- Work order -
All of the data is to be repeated verbatim.
------------------------------------------------------------
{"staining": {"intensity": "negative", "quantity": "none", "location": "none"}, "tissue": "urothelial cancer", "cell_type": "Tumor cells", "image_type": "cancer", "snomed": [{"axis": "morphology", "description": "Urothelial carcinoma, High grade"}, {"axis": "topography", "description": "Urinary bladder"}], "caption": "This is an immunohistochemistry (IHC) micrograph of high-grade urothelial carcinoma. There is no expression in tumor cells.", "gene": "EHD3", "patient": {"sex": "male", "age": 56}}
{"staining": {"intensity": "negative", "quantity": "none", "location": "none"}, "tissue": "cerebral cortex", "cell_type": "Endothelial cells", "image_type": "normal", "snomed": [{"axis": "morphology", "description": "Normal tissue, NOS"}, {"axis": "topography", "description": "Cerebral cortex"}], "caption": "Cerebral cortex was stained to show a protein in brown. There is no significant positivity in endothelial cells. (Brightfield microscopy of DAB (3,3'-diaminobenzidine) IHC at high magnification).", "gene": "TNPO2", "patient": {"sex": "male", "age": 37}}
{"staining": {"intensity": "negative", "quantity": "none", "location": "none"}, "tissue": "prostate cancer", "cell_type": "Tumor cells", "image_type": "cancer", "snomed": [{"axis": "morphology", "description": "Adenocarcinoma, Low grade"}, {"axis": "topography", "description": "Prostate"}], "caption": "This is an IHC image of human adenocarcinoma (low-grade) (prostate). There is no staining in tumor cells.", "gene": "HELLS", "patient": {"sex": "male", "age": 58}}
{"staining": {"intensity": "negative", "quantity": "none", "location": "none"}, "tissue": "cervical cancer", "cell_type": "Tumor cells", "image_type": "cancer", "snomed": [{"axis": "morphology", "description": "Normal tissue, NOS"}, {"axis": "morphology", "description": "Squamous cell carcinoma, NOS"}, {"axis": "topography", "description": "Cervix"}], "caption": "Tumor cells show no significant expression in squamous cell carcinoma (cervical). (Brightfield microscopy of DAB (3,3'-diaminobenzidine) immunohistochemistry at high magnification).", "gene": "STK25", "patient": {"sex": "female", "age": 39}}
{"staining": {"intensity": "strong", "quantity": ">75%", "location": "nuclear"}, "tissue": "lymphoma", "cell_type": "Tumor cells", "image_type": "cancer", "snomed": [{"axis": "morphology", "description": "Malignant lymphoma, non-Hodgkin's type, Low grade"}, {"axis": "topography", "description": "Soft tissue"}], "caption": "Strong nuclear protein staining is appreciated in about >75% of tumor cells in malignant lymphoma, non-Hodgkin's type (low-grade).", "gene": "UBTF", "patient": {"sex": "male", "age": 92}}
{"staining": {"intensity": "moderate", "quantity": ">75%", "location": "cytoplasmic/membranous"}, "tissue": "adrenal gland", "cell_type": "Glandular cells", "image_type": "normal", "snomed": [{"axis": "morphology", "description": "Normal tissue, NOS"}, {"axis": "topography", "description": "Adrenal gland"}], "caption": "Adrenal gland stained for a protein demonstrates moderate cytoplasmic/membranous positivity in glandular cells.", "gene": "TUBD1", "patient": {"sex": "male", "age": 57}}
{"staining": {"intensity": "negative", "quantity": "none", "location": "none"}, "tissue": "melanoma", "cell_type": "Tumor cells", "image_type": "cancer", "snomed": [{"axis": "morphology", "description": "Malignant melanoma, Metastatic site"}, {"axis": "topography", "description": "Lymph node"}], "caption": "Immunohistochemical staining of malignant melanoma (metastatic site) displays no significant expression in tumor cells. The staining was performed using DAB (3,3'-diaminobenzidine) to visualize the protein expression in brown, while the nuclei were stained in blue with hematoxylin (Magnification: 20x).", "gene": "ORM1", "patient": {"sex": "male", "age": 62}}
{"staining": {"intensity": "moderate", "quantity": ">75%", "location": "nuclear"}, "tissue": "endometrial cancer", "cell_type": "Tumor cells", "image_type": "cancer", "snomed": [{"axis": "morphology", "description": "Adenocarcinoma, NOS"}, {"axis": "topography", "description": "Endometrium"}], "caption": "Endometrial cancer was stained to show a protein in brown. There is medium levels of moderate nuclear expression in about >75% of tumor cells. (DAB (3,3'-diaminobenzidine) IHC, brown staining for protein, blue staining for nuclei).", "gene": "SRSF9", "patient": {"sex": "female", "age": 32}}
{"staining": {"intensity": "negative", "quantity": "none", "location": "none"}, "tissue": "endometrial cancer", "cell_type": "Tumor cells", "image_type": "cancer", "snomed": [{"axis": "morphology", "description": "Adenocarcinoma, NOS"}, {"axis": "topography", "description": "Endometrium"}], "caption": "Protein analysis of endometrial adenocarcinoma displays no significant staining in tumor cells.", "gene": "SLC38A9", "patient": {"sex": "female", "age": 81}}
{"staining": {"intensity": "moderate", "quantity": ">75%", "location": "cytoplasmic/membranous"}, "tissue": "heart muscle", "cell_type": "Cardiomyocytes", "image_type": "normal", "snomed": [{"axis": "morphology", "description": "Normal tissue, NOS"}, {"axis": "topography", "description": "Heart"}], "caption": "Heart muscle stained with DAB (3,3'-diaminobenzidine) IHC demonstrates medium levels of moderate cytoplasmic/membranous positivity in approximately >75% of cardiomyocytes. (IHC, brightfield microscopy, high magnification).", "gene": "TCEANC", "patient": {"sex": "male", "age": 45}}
------------------------------------------------------------
- Result for this task -
{"staining": {"intensity": "negative", "quantity": "none", "location": "none"}, "tissue": "urothelial cancer", "cell_type": "Tumor cells", "image_type": "cancer", "snomed": [{"axis": "morphology", "description": "Urothelial carcinoma, High grade"}, {"axis": "topography", "description": "Urinary bladder"}], "caption": "This is an immunohistochemistry (IHC) micrograph of high-grade urothelial carcinoma. There is no expression in tumor cells.", "gene": "EHD3", "patient": {"sex": "male", "age": 56}}
{"staining": {"intensity": "negative", "quantity": "none", "location": "none"}, "tissue": "cerebral cortex", "cell_type": "Endothelial cells", "image_type": "normal", "snomed": [{"axis": "morphology", "description": "Normal tissue, NOS"}, {"axis": "topography", "description": "Cerebral cortex"}], "caption": "Cerebral cortex was stained to show a protein in brown. There is no significant positivity in endothelial cells. (Brightfield microscopy of DAB (3,3'-diaminobenzidine) IHC at high magnification).", "gene": "TNPO2", "patient": {"sex": "male", "age": 37}}
{"staining": {"intensity": "negative", "quantity": "none", "location": "none"}, "tissue": "prostate cancer", "cell_type": "Tumor cells", "image_type": "cancer", "snomed": [{"axis": "morphology", "description": "Adenocarcinoma, Low grade"}, {"axis": "topography", "description": "Prostate"}], "caption": "This is an IHC image of human adenocarcinoma (low-grade) (prostate). There is no staining in tumor cells.", "gene": "HELLS", "patient": {"sex": "male", "age": 58}}
{"staining": {"intensity": "negative", "quantity": "none", "location": "none"}, "tissue": "cervical cancer", "cell_type": "Tumor cells", "image_type": "cancer", "snomed": [{"axis": "morphology", "description": "Normal tissue, NOS"}, {"axis": "morphology", "description": "Squamous cell carcinoma, NOS"}, {"axis": "topography", "description": "Cervix"}], "caption": "Tumor cells show no significant expression in squamous cell carcinoma (cervical). (Brightfield microscopy of DAB (3,3'-diaminobenzidine) immunohistochemistry at high magnification).", "gene": "STK25", "patient": {"sex": "female", "age": 39}}
{"staining": {"intensity": "strong", "quantity": ">75%", "location": "nuclear"}, "tissue": "lymphoma", "cell_type": "Tumor cells", "image_type": "cancer", "snomed": [{"axis": "morphology", "description": "Malignant lymphoma, non-Hodgkin's type, Low grade"}, {"axis": "topography", "description": "Soft tissue"}], "caption": "Strong nuclear protein staining is appreciated in about >75% of tumor cells in malignant lymphoma, non-Hodgkin's type (low-grade).", "gene": "UBTF", "patient": {"sex": "male", "age": 92}}
{"staining": {"intensity": "moderate", "quantity": ">75%", "location": "cytoplasmic/membranous"}, "tissue": "adrenal gland", "cell_type": "Glandular cells", "image_type": "normal", "snomed": [{"axis": "morphology", "description": "Normal tissue, NOS"}, {"axis": "topography", "description": "Adrenal gland"}], "caption": "Adrenal gland stained for a protein demonstrates moderate cytoplasmic/membranous positivity in glandular cells.", "gene": "TUBD1", "patient": {"sex": "male", "age": 57}}
{"staining": {"intensity": "negative", "quantity": "none", "location": "none"}, "tissue": "melanoma", "cell_type": "Tumor cells", "image_type": "cancer", "snomed": [{"axis": "morphology", "description": "Malignant melanoma, Metastatic site"}, {"axis": "topography", "description": "Lymph node"}], "caption": "Immunohistochemical staining of malignant melanoma (metastatic site) displays no significant expression in tumor cells. The staining was performed using DAB (3,3'-diaminobenzidine) to visualize the protein expression in brown, while the nuclei were stained in blue with hematoxylin (Magnification: 20x).", "gene": "ORM1", "patient": {"sex": "male", "age": 62}}
{"staining": {"intensity": "moderate", "quantity": ">75%", "location": "nuclear"}, "tissue": "endometrial cancer", "cell_type": "Tumor cells", "image_type": "cancer", "snomed": [{"axis": "morphology", "description": "Adenocarcinoma, NOS"}, {"axis": "topography", "description": "Endometrium"}], "caption": "Endometrial cancer was stained to show a protein in brown. There is medium levels of moderate nuclear expression in about >75% of tumor cells. (DAB (3,3'-diaminobenzidine) IHC, brown staining for protein, blue staining for nuclei).", "gene": "SRSF9", "patient": {"sex": "female", "age": 32}}
{"staining": {"intensity": "negative", "quantity": "none", "location": "none"}, "tissue": "endometrial cancer", "cell_type": "Tumor cells", "image_type": "cancer", "snomed": [{"axis": "morphology", "description": "Adenocarcinoma, NOS"}, {"axis": "topography", "description": "Endometrium"}], "caption": "Protein analysis of endometrial adenocarcinoma displays no significant staining in tumor cells.", "gene": "SLC38A9", "patient": {"sex": "female", "age": 81}}
{"staining": {"intensity": "moderate", "quantity": ">75%", "location": "cytoplasmic/membranous"}, "tissue": "heart muscle", "cell_type": "Cardiomyocytes", "image_type": "normal", "snomed": [{"axis": "morphology", "description": "Normal tissue, NOS"}, {"axis": "topography", "description": "Heart"}], "caption": "Heart muscle stained with DAB (3,3'-diaminobenzidine) IHC demonstrates medium levels of moderate cytoplasmic/membranous positivity in approximately >75% of cardiomyocytes. (IHC, brightfield microscopy, high magnification).", "gene": "TCEANC", "patient": {"sex": "male", "age": 45}}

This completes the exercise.